## What this exercise asks
(A) In the Book Mountain library description, what year was Spijkenisse declared a New Town?
(B) Resume the Book Mountain library description where it stops, writing on from its final sentence.

## Extract provided
------------------------------

Book Mountain

Harm Tilman

Description

Since the pervasiveness of the internet, the library – as a 19th century institution – has found itself in troubled waters. Online encyclopaedias, search engines and social media as informal repositories of knowledge are challenging it from every direction. Budget cuts for public institutions have further undermined their standing.
Reactions to this transformation of the institution have varied: in some places computer terminals have supplanted bookshelves, other libraries have fallen back on the design strategies of department stores to stage their “wares”, and some have monumentalised the book, as seen in Dominique Perrault’s glass book towers at the National Library in Paris.
In Spijkenisse near Rotterdam, MVRDV have created a library in the form of a book mountain: a seemingly endless pile of books under a glass pyramid. Spijkenisse is a young city with around 70,000 inhabitants, which owes its growth after the Second World War to the relocation of the port of Rotterdam westwards. In 1976, Spijkenisse was declared a New Town with a metro connection to Rotterdam as well as a number of other metropolitan facilities.
The new library in the centre of Spijkenisse sees itself as an advertisement for reading in the heart of the nearby town centre. Alongside the more than 70,000 books stacked there in a spiralling bookscape, the base of the building also contains areas for commercial use. Above it are a reading café, an environmental centre, shops and all the library’s facilities: the counters for lending books, an auditorium, meeting rooms and administration offices. The counters for issuing books are located on the first level in the corners. The concentric organisation of the building means that the building has a more outward orientation and staff and visitors have only a limited view of what is happening on the hill. The books are likewise placed at the perimeter which means that putting books back in the shelves involves walking long distances.

------------------------------

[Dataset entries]
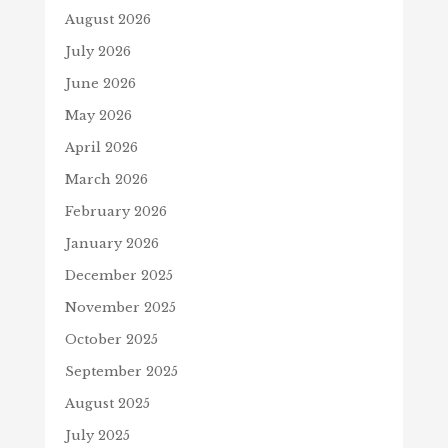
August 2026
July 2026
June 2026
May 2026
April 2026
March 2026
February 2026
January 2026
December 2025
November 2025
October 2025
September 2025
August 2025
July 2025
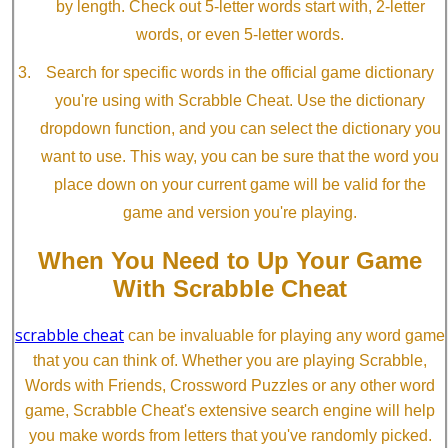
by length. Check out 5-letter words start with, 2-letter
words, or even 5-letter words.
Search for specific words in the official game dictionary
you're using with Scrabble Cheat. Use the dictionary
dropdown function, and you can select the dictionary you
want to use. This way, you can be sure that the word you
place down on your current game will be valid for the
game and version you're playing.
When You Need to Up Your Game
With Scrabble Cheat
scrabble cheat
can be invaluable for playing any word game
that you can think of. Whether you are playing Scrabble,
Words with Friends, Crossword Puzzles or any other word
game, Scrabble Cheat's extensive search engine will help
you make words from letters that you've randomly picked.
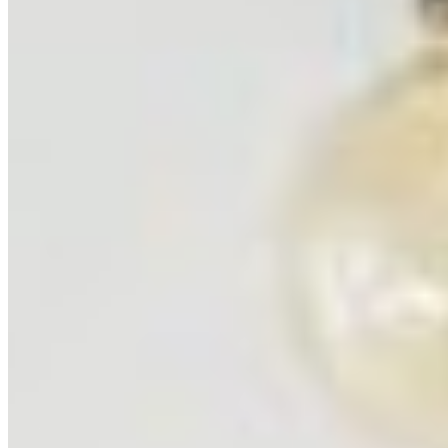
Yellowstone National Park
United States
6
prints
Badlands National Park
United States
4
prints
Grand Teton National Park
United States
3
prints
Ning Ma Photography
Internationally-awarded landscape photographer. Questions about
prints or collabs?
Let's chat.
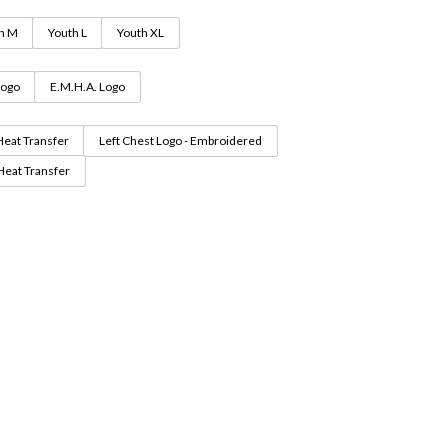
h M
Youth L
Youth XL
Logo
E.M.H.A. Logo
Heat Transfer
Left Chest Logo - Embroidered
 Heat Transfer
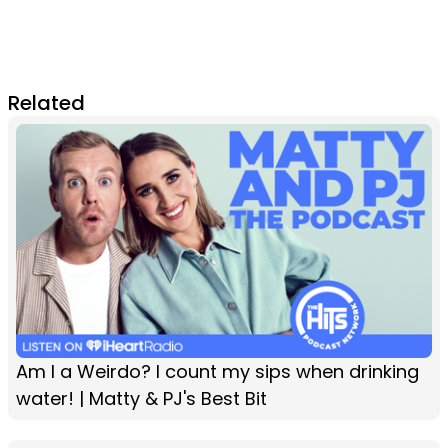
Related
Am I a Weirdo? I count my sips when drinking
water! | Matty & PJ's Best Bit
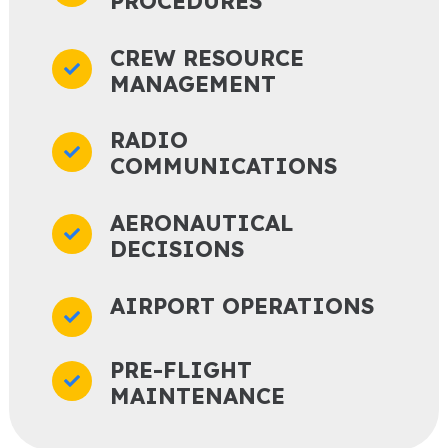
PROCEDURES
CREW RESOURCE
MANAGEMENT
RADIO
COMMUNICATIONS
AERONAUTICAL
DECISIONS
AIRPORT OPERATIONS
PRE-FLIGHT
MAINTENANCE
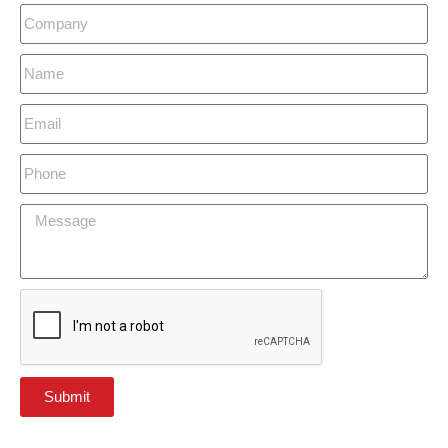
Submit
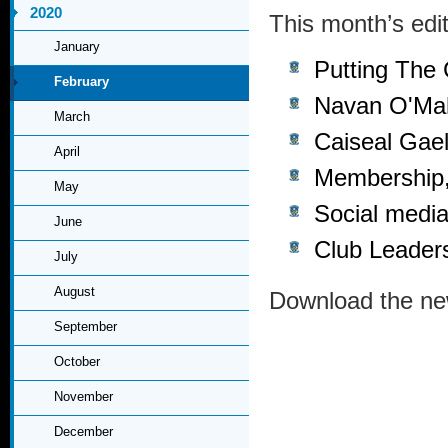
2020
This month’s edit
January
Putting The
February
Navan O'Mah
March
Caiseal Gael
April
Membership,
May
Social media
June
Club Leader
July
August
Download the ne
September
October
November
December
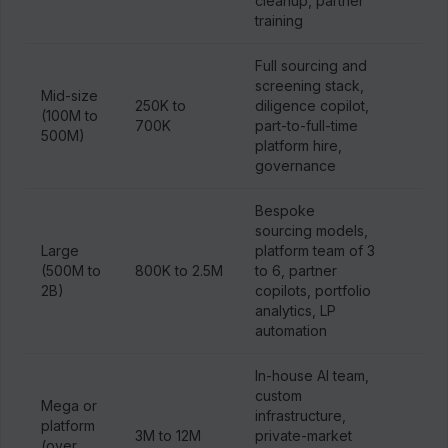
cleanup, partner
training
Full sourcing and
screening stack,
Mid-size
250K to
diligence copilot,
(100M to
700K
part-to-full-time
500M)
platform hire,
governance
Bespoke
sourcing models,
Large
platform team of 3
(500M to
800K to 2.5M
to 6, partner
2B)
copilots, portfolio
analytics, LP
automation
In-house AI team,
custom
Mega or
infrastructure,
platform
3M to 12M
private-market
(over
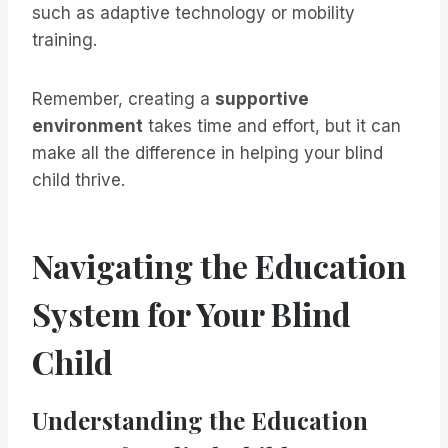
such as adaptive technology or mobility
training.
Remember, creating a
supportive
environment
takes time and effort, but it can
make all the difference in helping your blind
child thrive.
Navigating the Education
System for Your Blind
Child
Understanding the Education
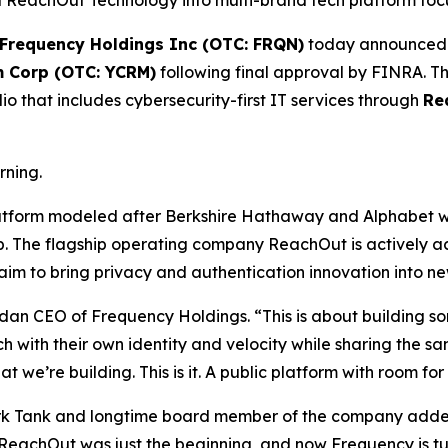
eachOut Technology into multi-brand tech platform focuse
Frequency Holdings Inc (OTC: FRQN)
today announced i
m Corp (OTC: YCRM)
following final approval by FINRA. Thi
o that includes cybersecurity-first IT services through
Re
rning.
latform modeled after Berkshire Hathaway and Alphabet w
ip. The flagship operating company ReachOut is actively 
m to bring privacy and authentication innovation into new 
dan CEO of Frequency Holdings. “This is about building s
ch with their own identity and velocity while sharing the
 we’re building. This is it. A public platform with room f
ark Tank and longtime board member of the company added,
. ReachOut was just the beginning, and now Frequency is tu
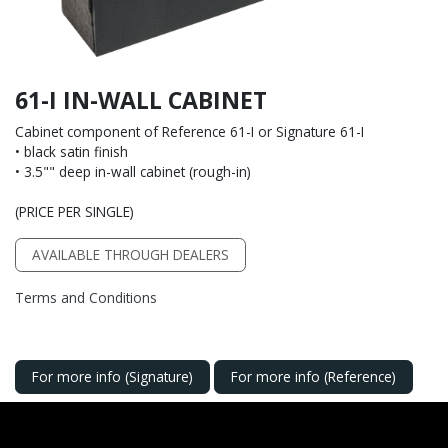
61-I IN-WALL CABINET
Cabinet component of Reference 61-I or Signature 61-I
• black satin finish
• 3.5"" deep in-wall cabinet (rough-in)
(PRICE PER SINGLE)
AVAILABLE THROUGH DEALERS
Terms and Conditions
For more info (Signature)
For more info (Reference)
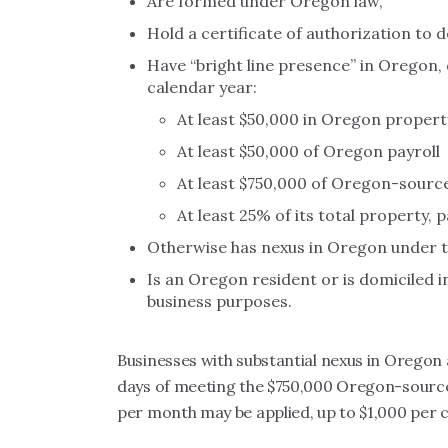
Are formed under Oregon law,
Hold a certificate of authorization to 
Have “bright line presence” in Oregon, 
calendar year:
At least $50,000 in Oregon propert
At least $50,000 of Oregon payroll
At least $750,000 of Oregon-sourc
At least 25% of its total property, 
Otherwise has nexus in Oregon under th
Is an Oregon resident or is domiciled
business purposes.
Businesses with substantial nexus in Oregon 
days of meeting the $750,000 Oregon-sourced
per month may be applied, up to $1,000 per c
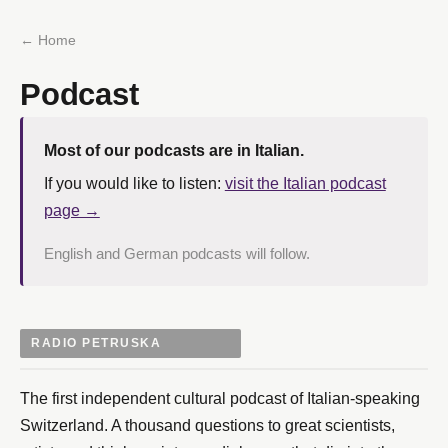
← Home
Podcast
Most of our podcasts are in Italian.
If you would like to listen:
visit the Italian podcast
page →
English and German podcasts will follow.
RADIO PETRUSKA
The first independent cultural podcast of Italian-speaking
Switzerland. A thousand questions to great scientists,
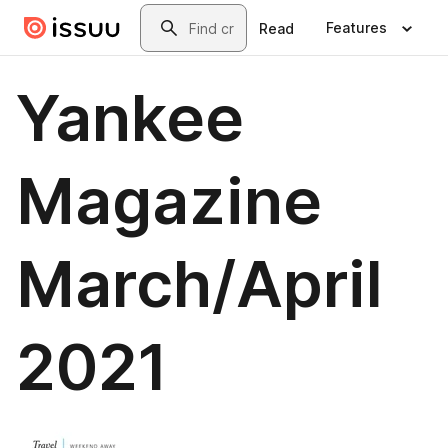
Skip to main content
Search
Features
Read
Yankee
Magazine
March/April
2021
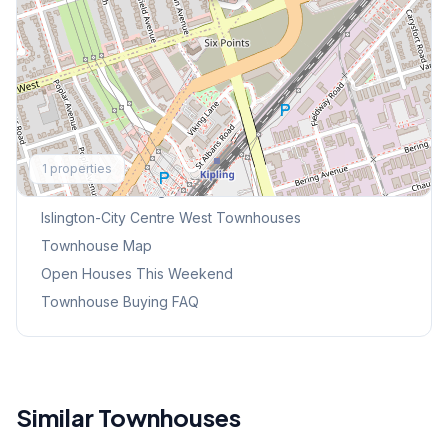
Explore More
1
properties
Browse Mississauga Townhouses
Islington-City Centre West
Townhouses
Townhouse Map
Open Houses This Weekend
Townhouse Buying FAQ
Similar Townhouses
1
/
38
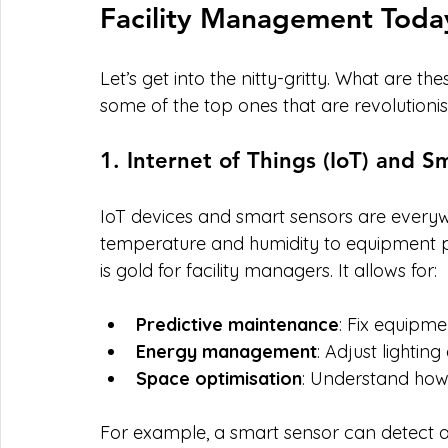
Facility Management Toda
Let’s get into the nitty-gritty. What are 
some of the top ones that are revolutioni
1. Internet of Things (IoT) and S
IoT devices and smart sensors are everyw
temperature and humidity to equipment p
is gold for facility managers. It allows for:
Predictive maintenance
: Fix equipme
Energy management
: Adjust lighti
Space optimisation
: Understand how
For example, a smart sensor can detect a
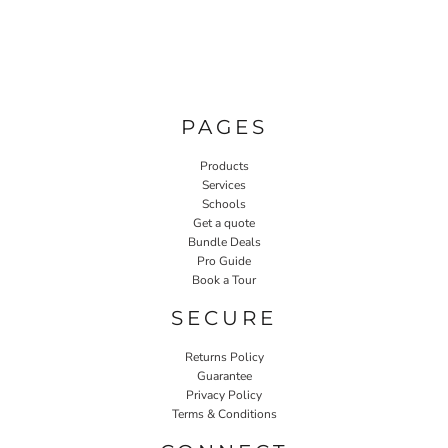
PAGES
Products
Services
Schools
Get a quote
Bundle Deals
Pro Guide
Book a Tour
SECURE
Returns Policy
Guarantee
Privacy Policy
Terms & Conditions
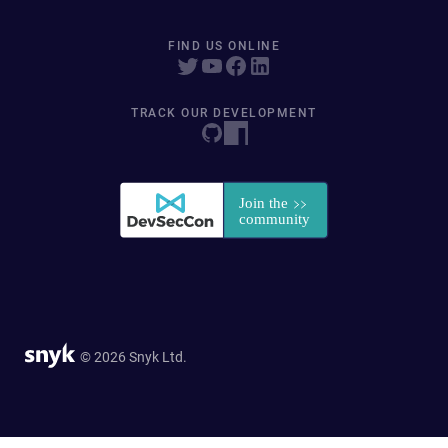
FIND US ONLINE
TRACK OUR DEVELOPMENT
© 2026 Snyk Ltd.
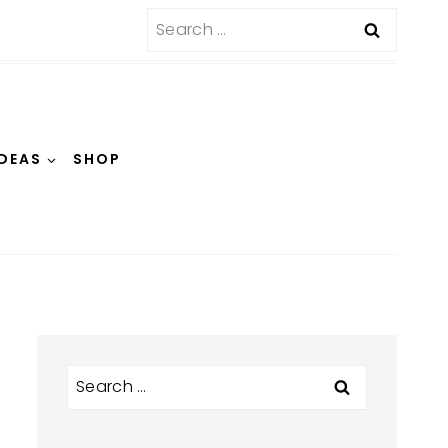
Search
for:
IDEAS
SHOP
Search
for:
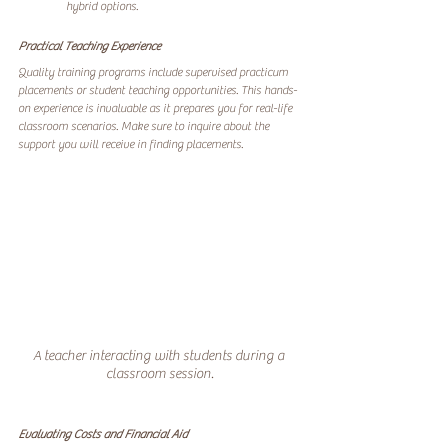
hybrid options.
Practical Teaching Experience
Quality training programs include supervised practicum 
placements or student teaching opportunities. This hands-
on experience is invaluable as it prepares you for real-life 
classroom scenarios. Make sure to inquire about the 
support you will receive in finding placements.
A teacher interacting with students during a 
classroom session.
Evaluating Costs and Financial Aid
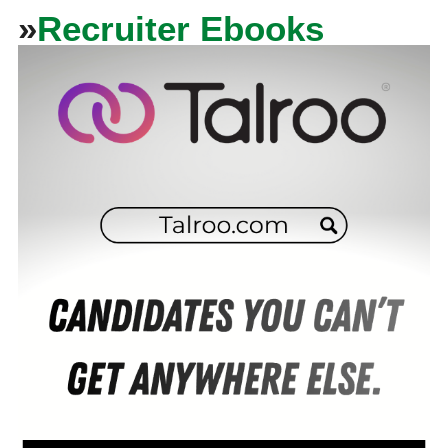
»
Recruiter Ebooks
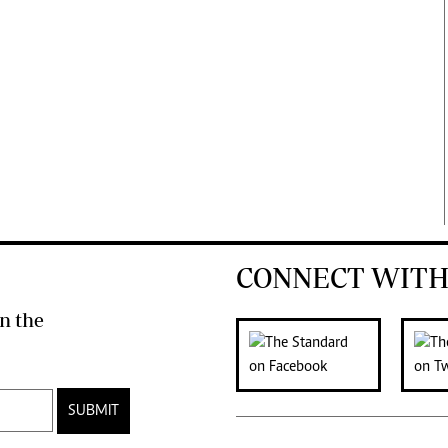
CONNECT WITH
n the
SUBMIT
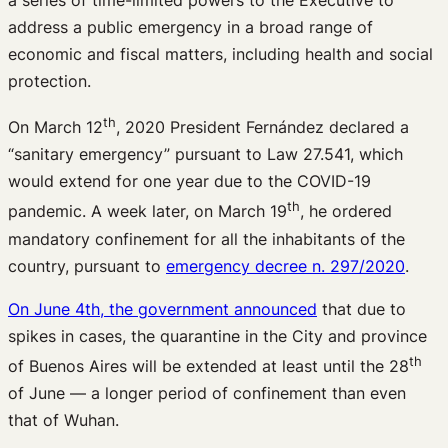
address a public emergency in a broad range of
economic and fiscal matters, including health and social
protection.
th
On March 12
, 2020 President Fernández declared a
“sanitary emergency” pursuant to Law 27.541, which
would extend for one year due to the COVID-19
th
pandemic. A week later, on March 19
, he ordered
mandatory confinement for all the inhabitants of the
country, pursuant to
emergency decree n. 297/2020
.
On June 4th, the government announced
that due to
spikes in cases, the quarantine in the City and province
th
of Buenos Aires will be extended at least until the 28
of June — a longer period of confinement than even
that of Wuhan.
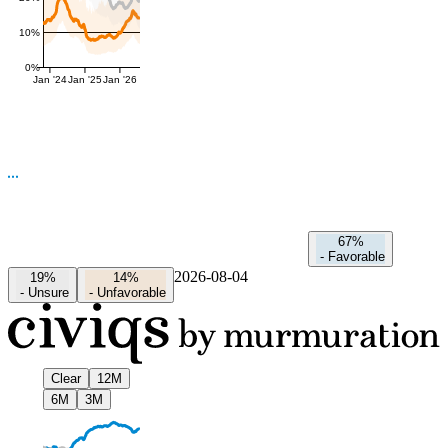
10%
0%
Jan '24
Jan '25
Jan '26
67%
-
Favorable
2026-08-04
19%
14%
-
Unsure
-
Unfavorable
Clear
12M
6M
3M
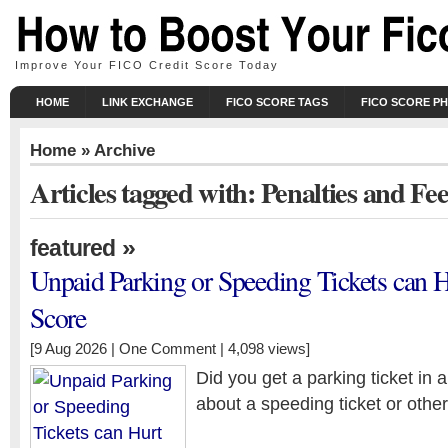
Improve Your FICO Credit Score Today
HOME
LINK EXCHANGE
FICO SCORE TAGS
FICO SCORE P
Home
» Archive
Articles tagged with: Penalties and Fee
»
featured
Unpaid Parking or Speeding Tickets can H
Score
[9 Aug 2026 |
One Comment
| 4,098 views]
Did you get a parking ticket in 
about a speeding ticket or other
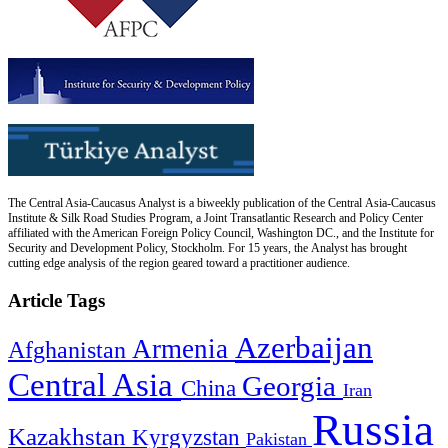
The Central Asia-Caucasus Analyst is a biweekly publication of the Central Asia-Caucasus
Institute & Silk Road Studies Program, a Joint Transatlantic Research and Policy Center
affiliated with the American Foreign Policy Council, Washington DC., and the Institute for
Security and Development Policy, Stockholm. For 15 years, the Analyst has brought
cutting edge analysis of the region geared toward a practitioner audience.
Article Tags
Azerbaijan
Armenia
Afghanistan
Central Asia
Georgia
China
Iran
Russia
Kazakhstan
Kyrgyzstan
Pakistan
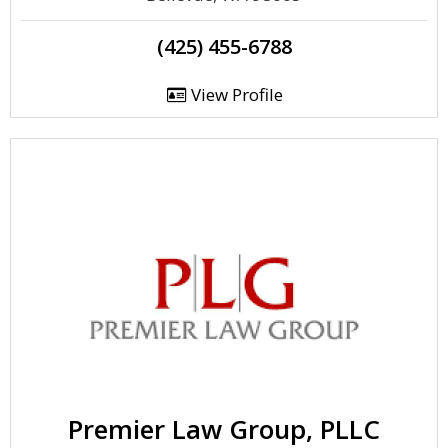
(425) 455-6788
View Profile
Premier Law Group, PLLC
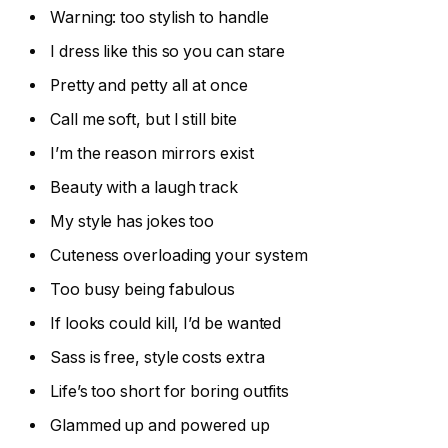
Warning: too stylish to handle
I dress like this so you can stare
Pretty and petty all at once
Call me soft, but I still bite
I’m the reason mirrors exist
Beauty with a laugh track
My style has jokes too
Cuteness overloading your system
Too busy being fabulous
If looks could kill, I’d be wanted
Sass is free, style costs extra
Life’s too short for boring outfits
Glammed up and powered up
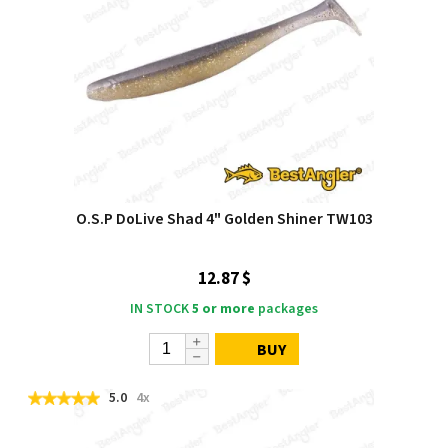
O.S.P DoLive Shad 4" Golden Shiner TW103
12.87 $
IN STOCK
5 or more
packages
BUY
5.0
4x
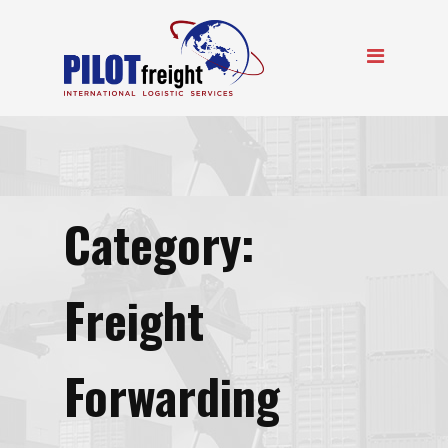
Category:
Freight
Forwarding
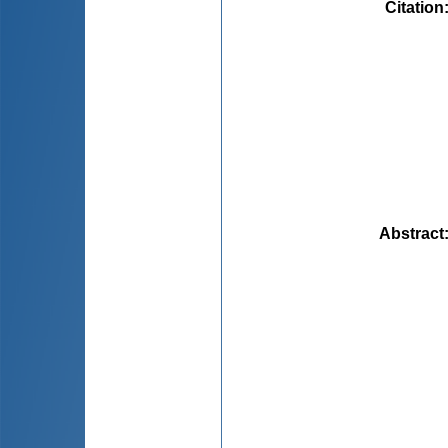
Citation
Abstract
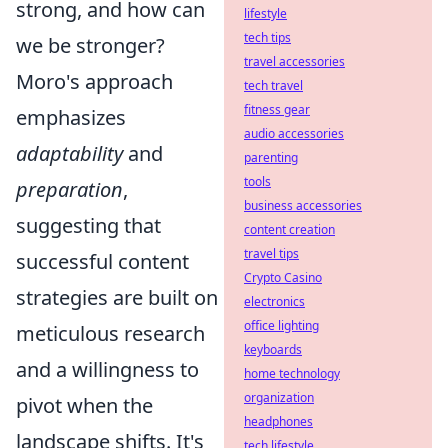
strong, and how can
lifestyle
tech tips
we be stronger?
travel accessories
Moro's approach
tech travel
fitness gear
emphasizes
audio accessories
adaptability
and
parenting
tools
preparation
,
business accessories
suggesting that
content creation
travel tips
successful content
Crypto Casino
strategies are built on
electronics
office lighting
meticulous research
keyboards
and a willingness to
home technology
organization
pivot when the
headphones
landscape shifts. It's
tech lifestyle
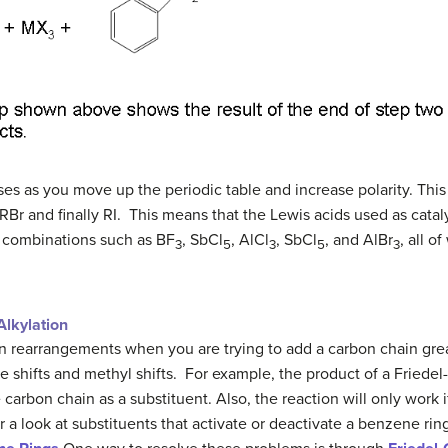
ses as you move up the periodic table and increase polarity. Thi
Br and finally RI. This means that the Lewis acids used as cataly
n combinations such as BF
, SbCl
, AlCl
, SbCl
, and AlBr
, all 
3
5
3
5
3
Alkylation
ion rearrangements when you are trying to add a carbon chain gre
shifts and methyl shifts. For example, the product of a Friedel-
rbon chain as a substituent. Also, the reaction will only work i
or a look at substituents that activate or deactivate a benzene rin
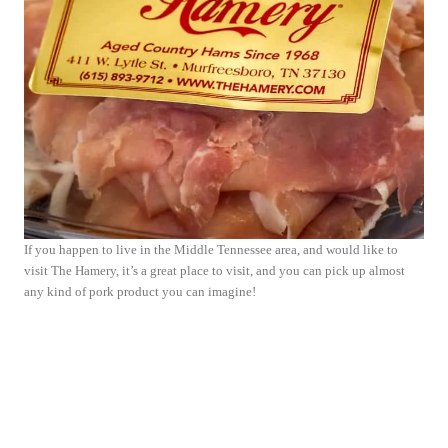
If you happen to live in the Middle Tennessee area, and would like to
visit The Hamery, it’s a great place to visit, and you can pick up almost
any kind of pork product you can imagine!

------------------------------

## Answers for the tasks
(A) 1976

(B)
The book plateaus are connected by broad, gently rising stairs and the shelves largely follow the path of the walls to the offices behind them. To allow daylight to penetrate deeper into the bookscape, the bookshelves are given recesses here and there. In some places they turn inwards to form a quiet zone or room, as well as to provide access to the canteen, but at no point can one cross the building through the middle. Since the architects made no distinction between reading and access areas, readers browsing the shelves are constantly encountering visitors climbing the “mountain”. On the first three levels, visitors may walk around the core of the building. On the fourth level, a route leads across the reading room on that level and then up a staircase to a modest room on the fifth floor.
The glass canopy is supported by wooden trusses that define the atmosphere inside. The dimensions of the building are enormous, with a 34 × 47 metres footprint and 26 metres in height. The construction consists of 116 frames secured at three points, and to ensure a sufficient load-bearing capacity and rigidity of the roof, the wooden trusses have a relatively narrow axial interval of 1.35 metres. Thanks to the uniform cross-section of 20 × 100 cm, the building’s architectural appearance is also uniform. The backbone of the roof is formed by a ridge beam of 20 × 140 cm and the interior radiates a palpable sense of calm, allowing the books to shine. For this reason, cables and operating equipment were integrated into the structural members as far as possible. The library manages to do without air conditioning. Fresh air enters through grates just above the floor, and exhaust air is extracted through window flaps in the roof. Geothermal heat is utilised by means of heat pumps, and heating and cooling is achieved through concrete core activation. A weather station located in the ridge automatically controls solar protection measures, and rainwater is collected in the basement and reused as grey water.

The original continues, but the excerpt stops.